The Pittsburgh Steelers ended the 2019 season much as they did the 2018 season, by allowing their playoff fate slip out of their grasp. Slow starts and slow finishes permeated both campaigns, with strong runs in between. But while the results were the same missing the playoffs, the means were quite different.
Yet again, they find themselves undergoing the exit meeting process earlier than anticipated, which means so are we. But that they still managed to go 8-8 without Ben Roethlisberger, and with the general quality of play that they faced along the way, I suppose things could have been worse.
While we might not know all the details about what goes on between Head Coach Mike Tomlin and his players during these exit meetings, we do know how we would conduct those meetings if they were let up to us. So here are the Depot’s exit meetings for the Steelers’ roster following the 2018 season.
Player: Benny Snell
Position: Running Back
Experience: 1 Year
It was pretty much a given that the Steelers were going to draft a running back at some point last year, just one season after coming to the realization that they didn’t exactly have anybody to sufficiently back up the position if James Conner is not available.
Jaylen Samuels flirted with the possibility of being able to do that during his rookie season in 2018, largely based on one game against the New England Patriots in which the Steelers’ blocking scheme really got the better of them. In 2019, he averaged 2.7 yards per carry.
Rookie Benny Snell, on the other hand, showed some potential after a slow start, including in the preseason. Early on, he was very much looking like a big, lumbering back who lacked the explosiveness and athleticism to break any kind of tackle to get out to the boundary.
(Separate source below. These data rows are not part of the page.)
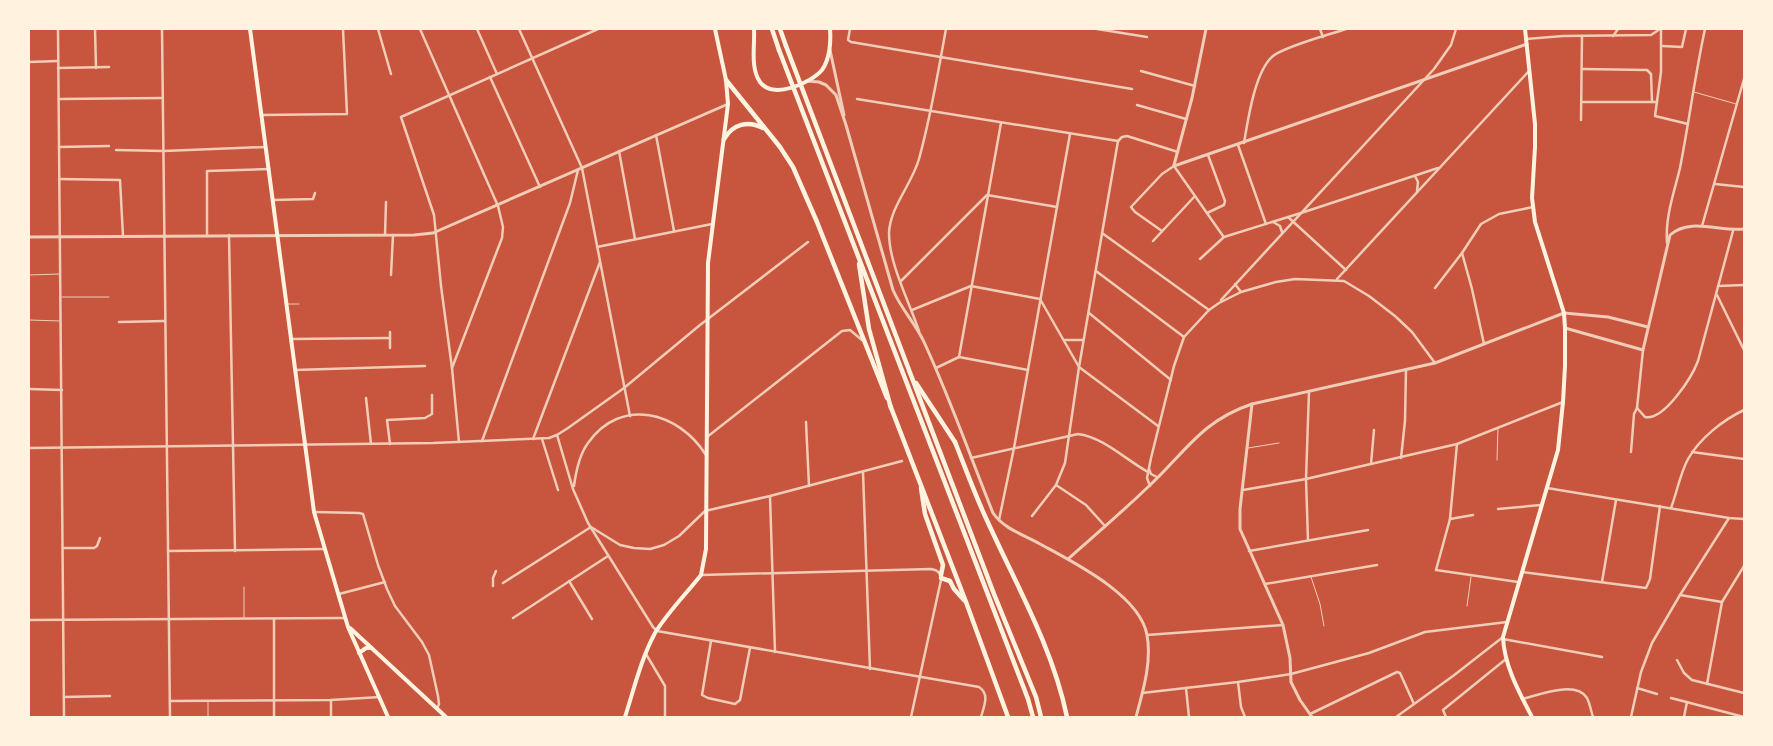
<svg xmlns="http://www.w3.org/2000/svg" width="1773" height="746" font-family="'DejaVu Sans',sans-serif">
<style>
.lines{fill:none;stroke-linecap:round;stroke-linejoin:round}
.service{stroke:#f1ccb7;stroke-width:1}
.minor{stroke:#f1ccb7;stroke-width:2.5}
.tertiary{stroke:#f1ccb7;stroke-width:3}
.secondary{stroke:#fff3e0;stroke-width:4}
.trunk{stroke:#fff3e0;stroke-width:4.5}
.motorway{stroke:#fff3e0;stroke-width:4.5}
</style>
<rect width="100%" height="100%" fill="#c8553d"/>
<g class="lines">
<g class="service">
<polyline points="1694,92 1736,104"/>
<polyline points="29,275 60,274"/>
<polyline points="62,297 109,297"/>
<polyline points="287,304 299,304"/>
<polyline points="29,320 60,321"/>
<polyline points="1248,448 1279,443"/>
<polyline points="1497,460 1498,428"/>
<polyline points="1311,577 1320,604 1324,626"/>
<polyline points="1467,606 1471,577"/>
<polyline points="244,618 244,587"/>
<polyline points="208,702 208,717"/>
</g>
<g class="minor">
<polyline points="58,29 64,717"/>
<polyline points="95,29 96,68"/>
<polyline points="162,29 170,717"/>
<polyline points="378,29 391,74"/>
<polyline points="420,29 498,206 503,227 502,238 452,368"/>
<polyline points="477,29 497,74"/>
<polyline points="519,29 582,168 630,416"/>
<polyline points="850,29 848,40 851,42 1132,89"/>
<polyline points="1097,29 1147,37"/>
<polyline points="1320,29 1323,37"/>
<polyline points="1661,29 1661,72 1655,116 1688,124"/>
<polyline points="1613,36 1618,29"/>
<polyline points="1526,39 1563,36 1651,35 1660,29"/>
<polyline points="1662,46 1682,47 1686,29"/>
<polyline points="29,62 58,61"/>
<polyline points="58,68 109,67"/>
<polyline points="1582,69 1647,70 1651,74 1652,102"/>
<polyline points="1141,71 1195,86"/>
<polyline points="490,77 540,187"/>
<polyline points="59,99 163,98"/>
<polyline points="857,99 1118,141"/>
<polyline points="1582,102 1657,102"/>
<polyline points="1137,105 1186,119"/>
<polyline points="262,115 347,114 343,29"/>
<polyline points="1581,120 1582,36"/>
<polyline points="656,135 674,231"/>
<polyline points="1118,141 1122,137 1127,136 1178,152"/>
<path d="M1244,143C1248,119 1255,71 1273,56C1286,46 1328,35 1346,29"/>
<polyline points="1238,145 1266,224"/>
<polyline points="59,147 109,146"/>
<polyline points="116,150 164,151 265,147"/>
<polyline points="619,151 635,239"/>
<polyline points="1415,176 1418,182 1417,191"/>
<polyline points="59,179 120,180 123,236"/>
<polyline points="1715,184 1744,187"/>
<polyline points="274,200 313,199 315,193"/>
<polyline points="1207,213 1224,205 1225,201 1208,155"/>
<polyline points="1288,217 1346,270"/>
<polyline points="1273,222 1280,226 1282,232"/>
<polyline points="1702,226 1744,79"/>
<polyline points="1162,231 1135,212 1131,207 1162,174 1174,166 1223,236"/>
<polyline points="1102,233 1209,310"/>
<polyline points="229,235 235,551"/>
<polyline points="385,235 386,202"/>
<polyline points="207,236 207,171 269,169"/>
<polyline points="1153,241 1195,196"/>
<path d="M1667,243C1665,217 1674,193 1680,168C1689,122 1695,75 1705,29"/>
<polyline points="597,247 712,224"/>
<polyline points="1462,253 1472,289 1484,344"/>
<polyline points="1200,259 1224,237 1301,213 1438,168"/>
<polyline points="1096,271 1184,337"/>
<polyline points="391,275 393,235"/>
<polyline points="1337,279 1529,71"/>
<polyline points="901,281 987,195 1057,207"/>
<polyline points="1235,284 1241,292"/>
<polyline points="1718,286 1744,285"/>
<polyline points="1435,288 1462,253 1481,224 1499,214 1533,207"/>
<polyline points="1717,295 1744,350"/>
<polyline points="1221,300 1434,69 1451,45 1456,29"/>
<polyline points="912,310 971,286 1040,299 1079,367 1158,426"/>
<polyline points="1089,313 1171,380"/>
<polyline points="119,322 165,321"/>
<path d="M919,331C909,301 889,264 889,233C890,207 912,184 919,159C931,116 938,72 946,29"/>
<polyline points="390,332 390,348"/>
<polyline points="291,339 390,338"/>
<polyline points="1064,340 1083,340"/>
<polyline points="959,357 1001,123"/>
<polyline points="936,368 959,357 1028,370"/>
<polyline points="295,370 425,366"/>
<polyline points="29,389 62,390"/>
<polyline points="366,398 371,444"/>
<path d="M1637,408L1645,417C1664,421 1692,377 1698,361L1733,231"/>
<polyline points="806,422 809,486"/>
<path d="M557,435L573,489L588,523L653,627L657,631L979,687C990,694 984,706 981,717"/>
<polyline points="707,437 842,331 850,330 862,340"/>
<polyline points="533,439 600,262"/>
<polyline points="542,439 558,490"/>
<polyline points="482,441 570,203 578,170"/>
<polyline points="459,442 452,368 441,286 434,215 401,117 598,29"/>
<polyline points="390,444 387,420 425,418 432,414 432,395"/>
<polyline points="1457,444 1450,519 1436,570 1518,582"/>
<polyline points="29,448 433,443 549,438 557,435 568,428 624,388 700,325 808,242"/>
<polyline points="1631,452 1634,414 1637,408 1643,350"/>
<polyline points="1692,452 1744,459"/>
<path d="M971,458L1078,434C1103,437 1126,460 1148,472"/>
<polyline points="1401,458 1405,421 1406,370"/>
<polyline points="1371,464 1374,430"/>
<polyline points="1149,469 1151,474 1157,477"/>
<polyline points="863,472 870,669"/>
<polyline points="1056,485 1086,505 1105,526"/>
<path d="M574,486C576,471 579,455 588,443C621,396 679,412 706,455"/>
<polyline points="1150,486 1147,478 1151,458 1174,366 1184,337 1209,310 1219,303 1241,292 1276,282 1295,279 1344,281 1369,296 1395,316 1412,332 1435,363"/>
<polyline points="1547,488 1729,518 1744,519"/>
<polyline points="1243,490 1306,479 1457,444 1563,402"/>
<polyline points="770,496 775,652"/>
<path d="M1671,508C1677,492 1680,474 1688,459C1700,438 1723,420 1744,410"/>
<polyline points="1498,509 1541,505"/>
<polyline points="315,512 359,513 363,514 378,565 387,589 395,606 422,642 429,655 438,696 439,704 437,709"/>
<polyline points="1032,516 1056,485 1065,463 1079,367 1118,141"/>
<polyline points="1450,519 1473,515"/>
<polyline points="999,520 1014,448 1070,134"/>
<polyline points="1308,540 1306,479 1309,391"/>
<polyline points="63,548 94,548 97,546 100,538"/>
<polyline points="168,551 325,549"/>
<polyline points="1249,551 1368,530"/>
<polyline points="1522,572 1646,588 1650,579 1660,506"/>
<path d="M701,575L931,569C937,570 942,573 941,580L911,717"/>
<polyline points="569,581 592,619"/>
<polyline points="1602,582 1616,500"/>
<polyline points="503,583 591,527 620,545 634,548 650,549 664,545 679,536 705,511 770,496 902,461"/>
<polyline points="1265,584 1377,565"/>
<polyline points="493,586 493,578 496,571"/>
<polyline points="339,594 385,582"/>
<polyline points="1680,595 1722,602"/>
<polyline points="513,618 608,556"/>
<polyline points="274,619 274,717"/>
<polyline points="29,620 345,618"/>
<polyline points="1147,635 1283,625"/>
<polyline points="1503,639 1602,657"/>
<polyline points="711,641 702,695 708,698 735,704 740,700 750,648"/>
<polyline points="646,654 665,686 665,717"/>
<polyline points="1677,660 1684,673 1692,680 1744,693"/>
<polyline points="1238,682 1241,707 1245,717"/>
<polyline points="1707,684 1722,602 1744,566"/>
<polyline points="1186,688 1189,717"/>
<polyline points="1637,688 1657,694"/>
<polyline points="1142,693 1238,682 1291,674 1369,653 1425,632 1507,622"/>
<polyline points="64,697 110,696"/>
<polyline points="1671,698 1744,717"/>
<path d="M1522,699C1539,695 1576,680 1587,698C1590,704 1591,711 1593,717"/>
<polyline points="331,700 331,717"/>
<polyline points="170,701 331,700 380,697"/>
<polyline points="1310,714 1397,672 1400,673 1414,704"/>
<polyline points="1396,717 1453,676 1503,637"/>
<polyline points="1446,717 1443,710 1506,659"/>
<polyline points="1631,717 1641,672 1652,643 1680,595 1729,518"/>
<polyline points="1684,717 1687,702"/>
</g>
<g class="tertiary">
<polyline points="830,50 844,115"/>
<path d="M807,81L819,82L826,85L836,95L846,125L893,290C901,309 916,324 924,342C950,398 970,456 993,513C1004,529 1024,535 1040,544C1073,562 1140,595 1147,635C1152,662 1143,691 1136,717"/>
<polyline points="1174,165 1192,98 1206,29"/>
<polyline points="1174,166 1527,44"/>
<polyline points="29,237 414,235 433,233 728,104"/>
<path d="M1565,328L1643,350L1670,235C1690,217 1720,232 1744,229"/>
<polyline points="1252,404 1240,509 1240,529 1283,625 1290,658 1291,682 1300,700 1312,717"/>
<path d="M1068,559C1095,535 1122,512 1148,487C1185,453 1201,421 1252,404L1435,363L1564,313L1608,317L1648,327"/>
</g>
<g class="secondary">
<polyline points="250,29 314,512 348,627 388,717"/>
<path d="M754,29C755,45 750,68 760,82C773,100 811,83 822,70C830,59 831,41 830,29"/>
<path d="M1525,29L1535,124V147L1532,198L1535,222L1564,313L1565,328V366L1563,402L1558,450L1503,637C1504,665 1519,692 1532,717"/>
<polyline points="350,628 446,717"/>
<polyline points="359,653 366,648 371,648"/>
<path d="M625,717C634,689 641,659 655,633C668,612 686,594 701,575L706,549L708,263L728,104L726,80L715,29"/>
</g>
<g class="trunk">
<polyline points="772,29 779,50"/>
<polyline points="780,29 786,46"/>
<polyline points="726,80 780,147 793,167 817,222 887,398"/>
<path d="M724,139C733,124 748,120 763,128"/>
<polyline points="890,405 966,602 1008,717"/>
<path d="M955,442C965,467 974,492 985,516C1015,583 1052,645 1067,717"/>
<polyline points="921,488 925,514 943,565 941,575"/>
<polyline points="941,578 950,581 954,589 964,600"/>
</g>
<g class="motorway">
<polyline points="786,46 994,594 1036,697 1041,717"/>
<polyline points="779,50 1028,699 1033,717"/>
<polyline points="859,264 869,329 891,408"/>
<polyline points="916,383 955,442"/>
</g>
</g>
<rect width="1773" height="746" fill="none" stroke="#fff3e0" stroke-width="60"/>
</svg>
He was tackled by the first defender or in the open field too many times in the early goings.
But he improved as things went along, to the point in which the Steelers were comfortable in allowing him to be the featured runner in several games in which Conner was not available or in which he went down with an injury.
While he never broke the 100-rushing-yard mark (he did reach 98), he topped 90 yards twice, 75 yards three times, and 60 yards four times. He had five games in which he recorded 16 or more carries, and only in one of them did he average under four yards per carry (or at least 3.94 yards per carry, to be pedantic).
He finished his rookie season with 426 rushing yards on 108 carries with two touchdowns. He was only targeted four times, catching three passes for 23 yards, but he did look at times as though he can contribute in this area, and also showed a proclivity toward embracing the blocking aspect of his position as well.